I'm looking forward to the rest the book.
Jack
That is, the book may be revolutionary. But what the Times reports about the book, is not.
Maybe I am just tired and stupid tonight, but this just seems to be a philisophical exansion of Chaos.
A simple equation, reiterated and fed back over and over can produce the limitless complexity of the Mandlebrot Set, for example.(Do a google search for the term if you have not read Gleik's book "Chaos").
Most forms in Nature are chaotic in origin, and represent the self-similarity of some basic algorithm that expands to overall complex form from a simple fractal.
Diabolical structures with seemingly infinite circumference with fixed area, like the Koch snowflake, or shapes with unlimited internal area in a fixed volume like the Sierpinski gasket have been around for ages.

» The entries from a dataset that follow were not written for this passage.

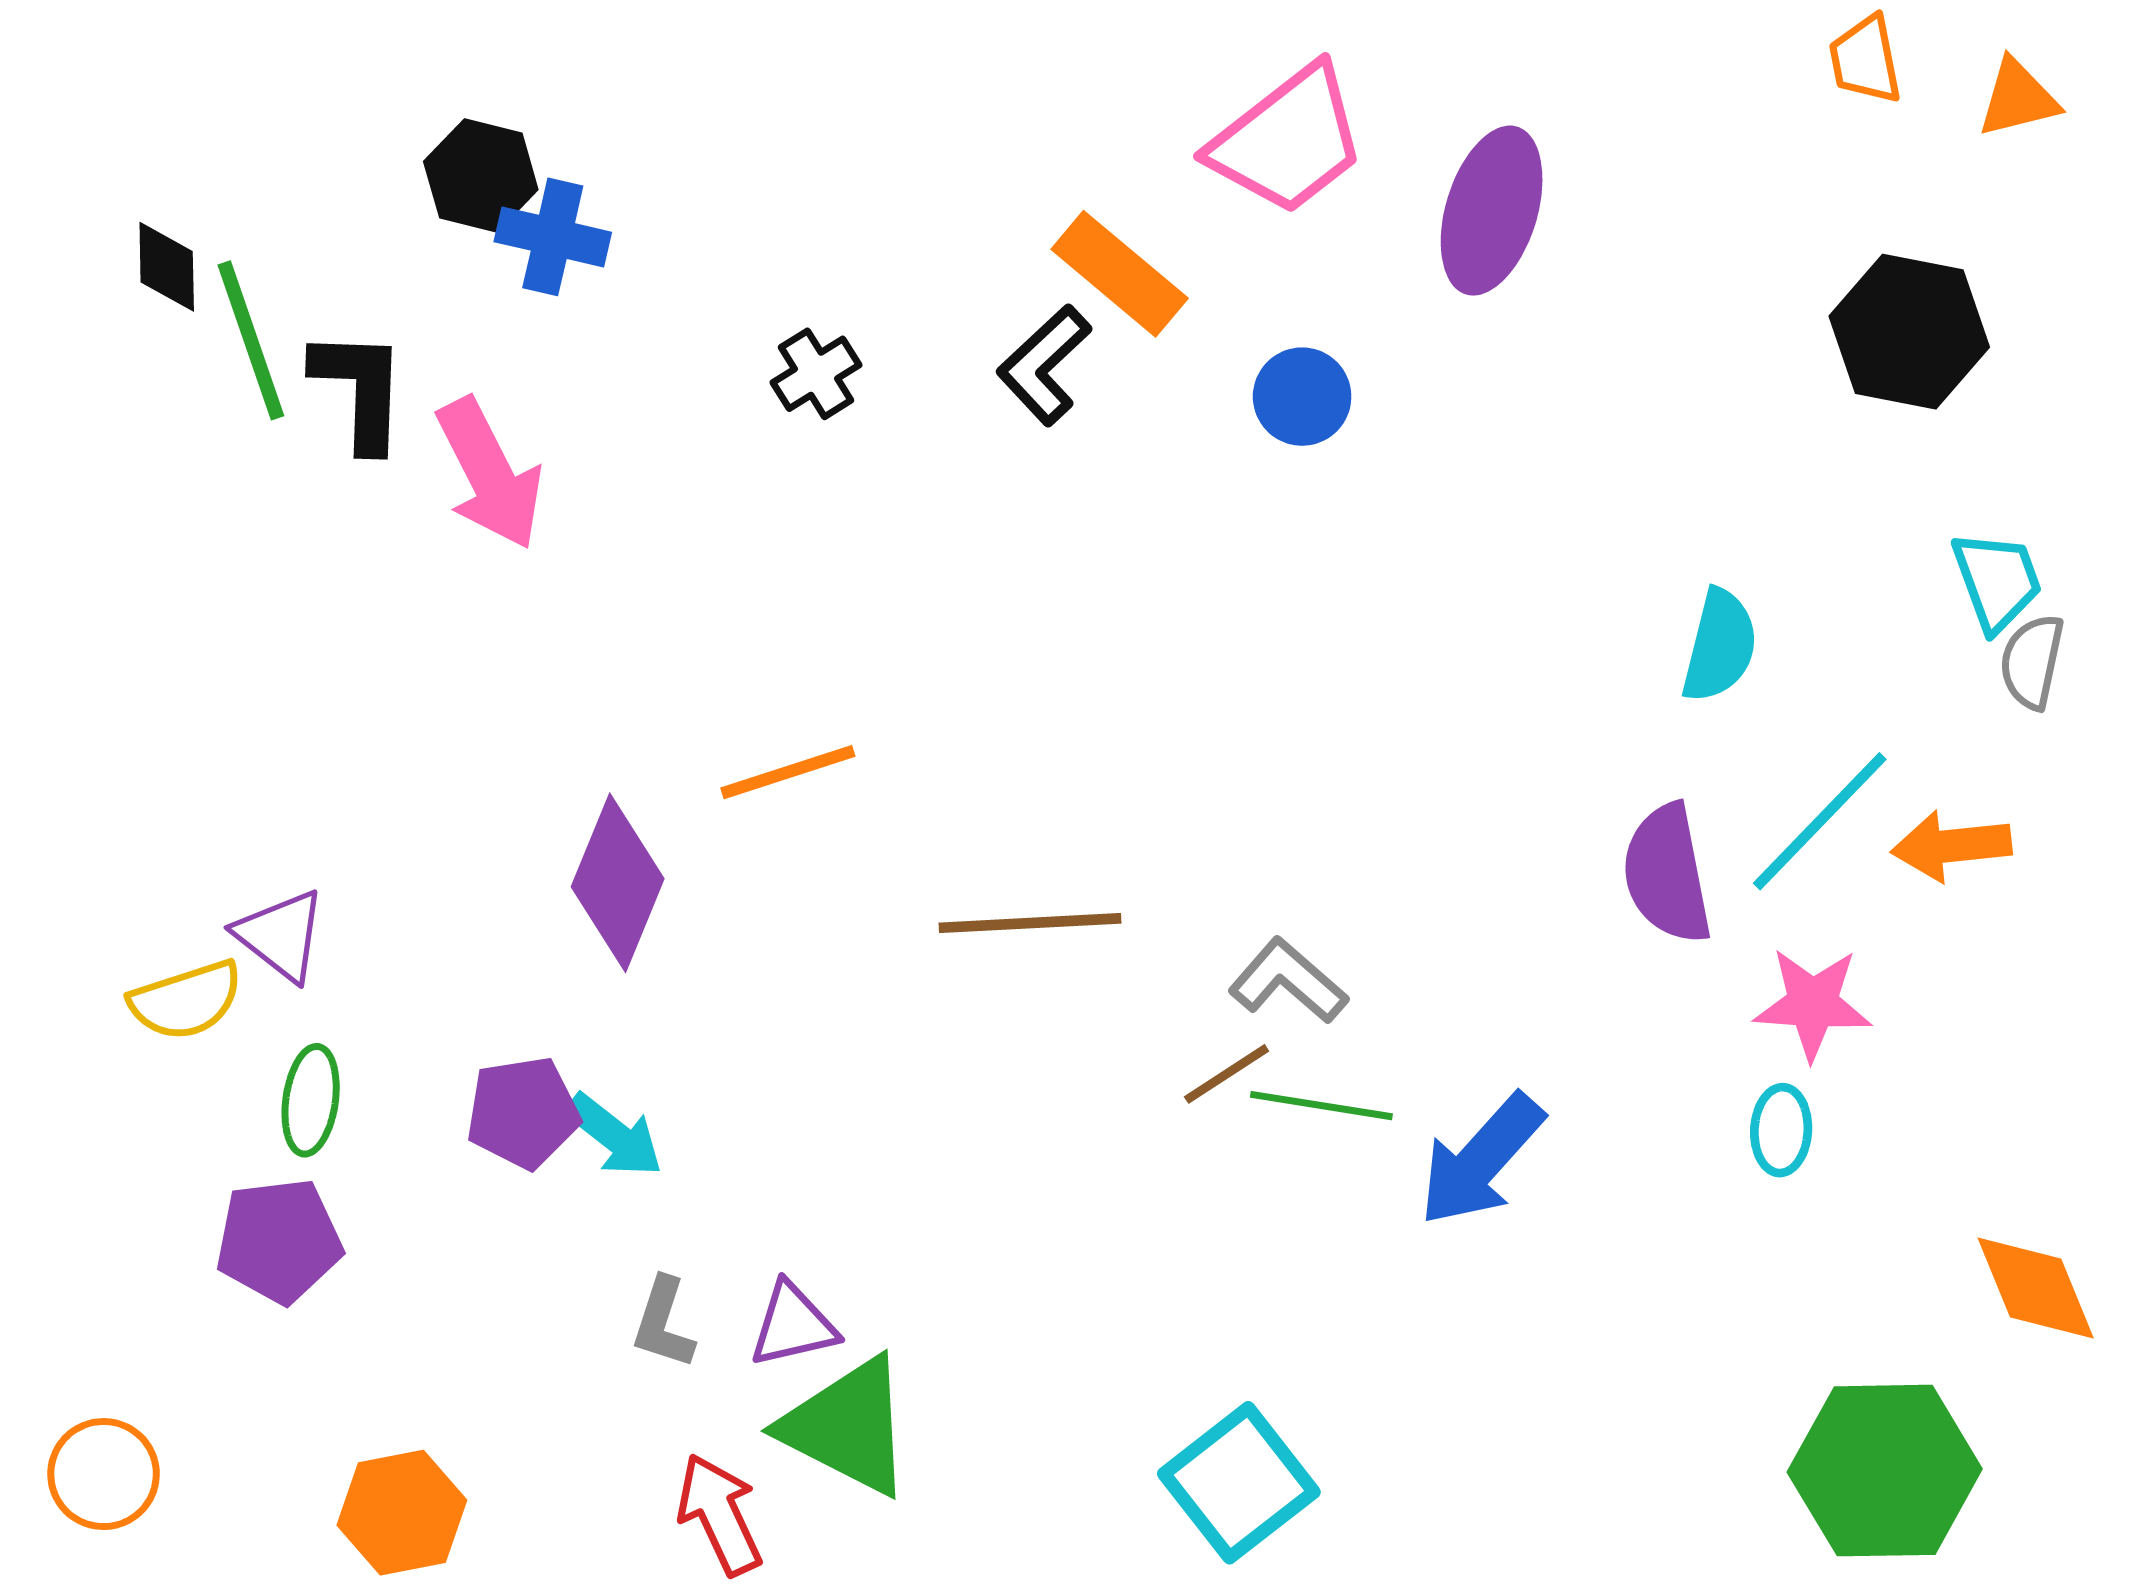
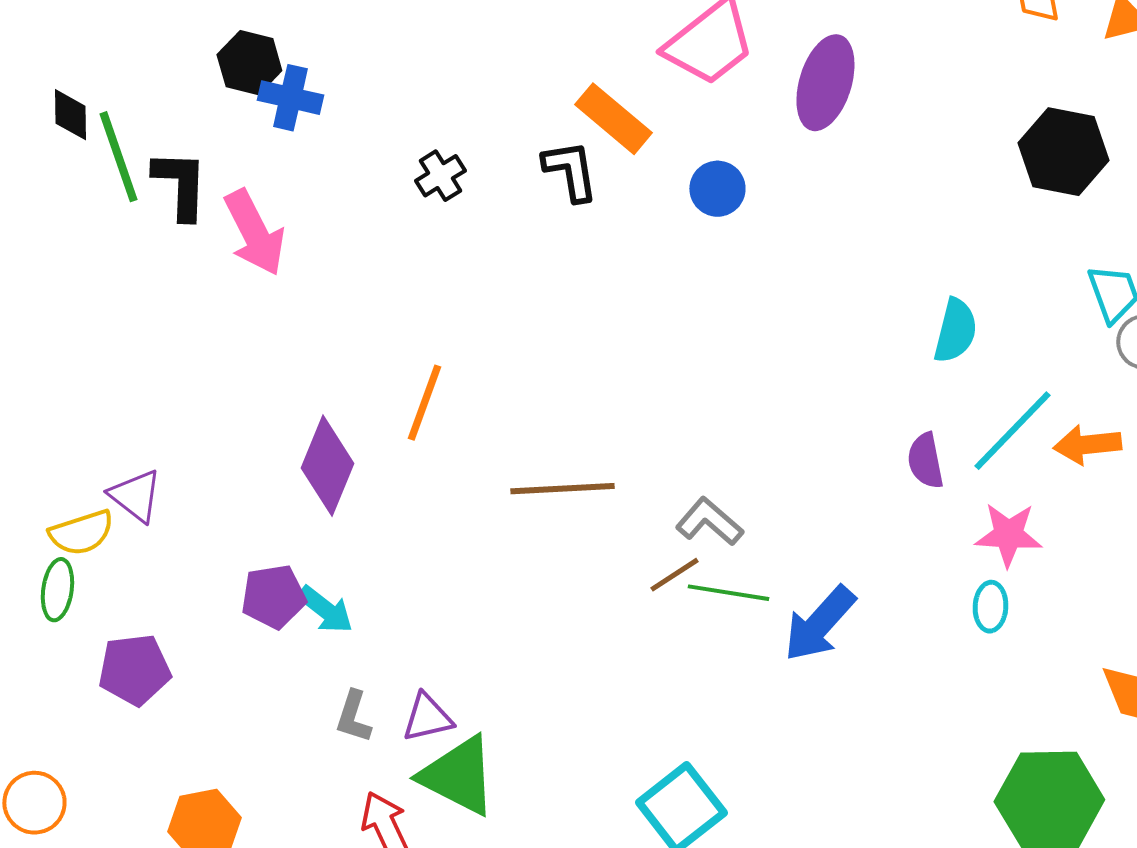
black L-shape: (1044, 365) -> (570, 171), turned 124
orange line: (788, 772) -> (424, 403), turned -52
purple semicircle: (1667, 874) -> (925, 461), size x0.7
green ellipse: (311, 1100) -> (57, 590), moved

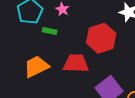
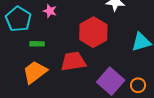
green rectangle: (50, 31) -> (37, 44), moved

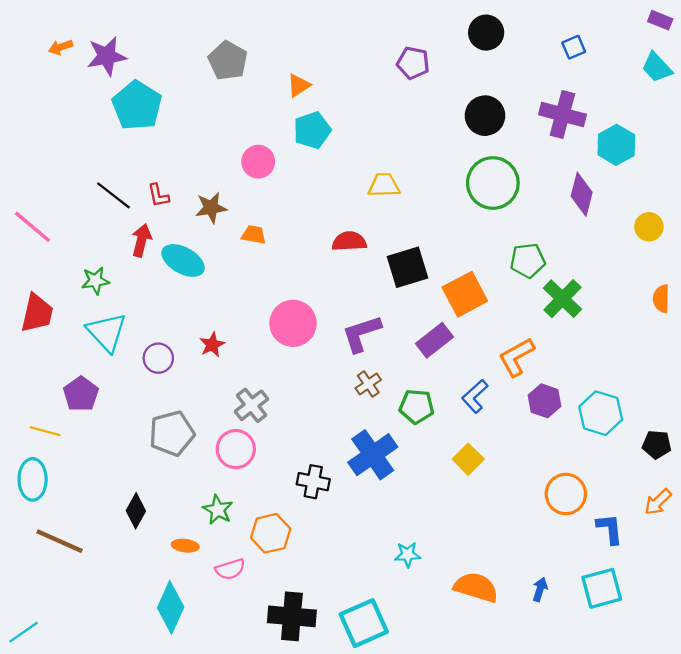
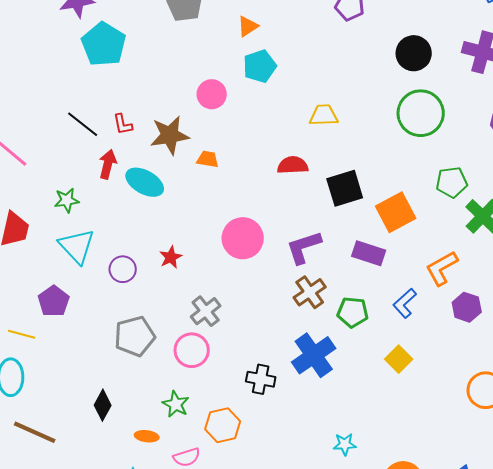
brown star: (211, 208) -> (170, 135), size x1.4
purple rectangle: (434, 340) -> (369, 253), turned 56
brown cross: (368, 384) -> (310, 292), size x1.4

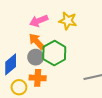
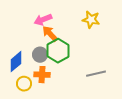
yellow star: (68, 21) -> (91, 20), moved
orange arrow: (37, 42) -> (50, 34), moved

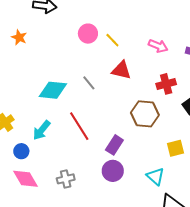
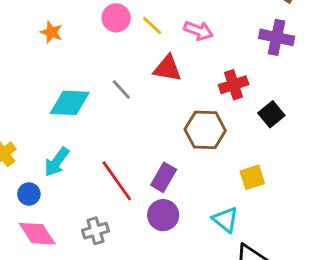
orange star: (19, 37) -> (51, 32), moved
pink arrow: (158, 46) -> (198, 31), moved
red line: (79, 126) -> (117, 181), moved

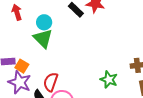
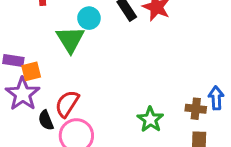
cyan circle: (44, 22) -> (89, 18), moved
orange square: (22, 66) -> (31, 71), turned 32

At the time (80's) nonlinear systems like Chaos were being introduced into popular reading, it did seem like a "Paradigm shift", and could give insights into how Nature did things, and why.
A bifurcation series (one branches to two, branches to 4, 8, 16...)gives a good approximation of a branching tree, or the human circulatory system.
So it does not surprise me at all that someone would take the principles and run with them, extending them.
The only thing that does surprise me is the claim of novelty.
But as I said, maybe I am just tired from the weekend, and tomorrow morning I shall slap myself in the forehead.
You realize I shall have to READ this huge thing now!!!? :-)
They definitely expand your mind. His stuff on self-referential sentences and the like is a big influence on me -- I've come up with dozens of my own. For a little more approachable popular math books, John Allen Paulos' books are great, too. I love "A Mathematcian Reads the Newspaper". It's essentially a long series of articles illustrating different ways in which people are misled by the media's use of statistics, or ways in which people themselves misinterpret simply presented statistics. "Innumeracy" is another, about how people understand (or don't understand) mathematics and numbers.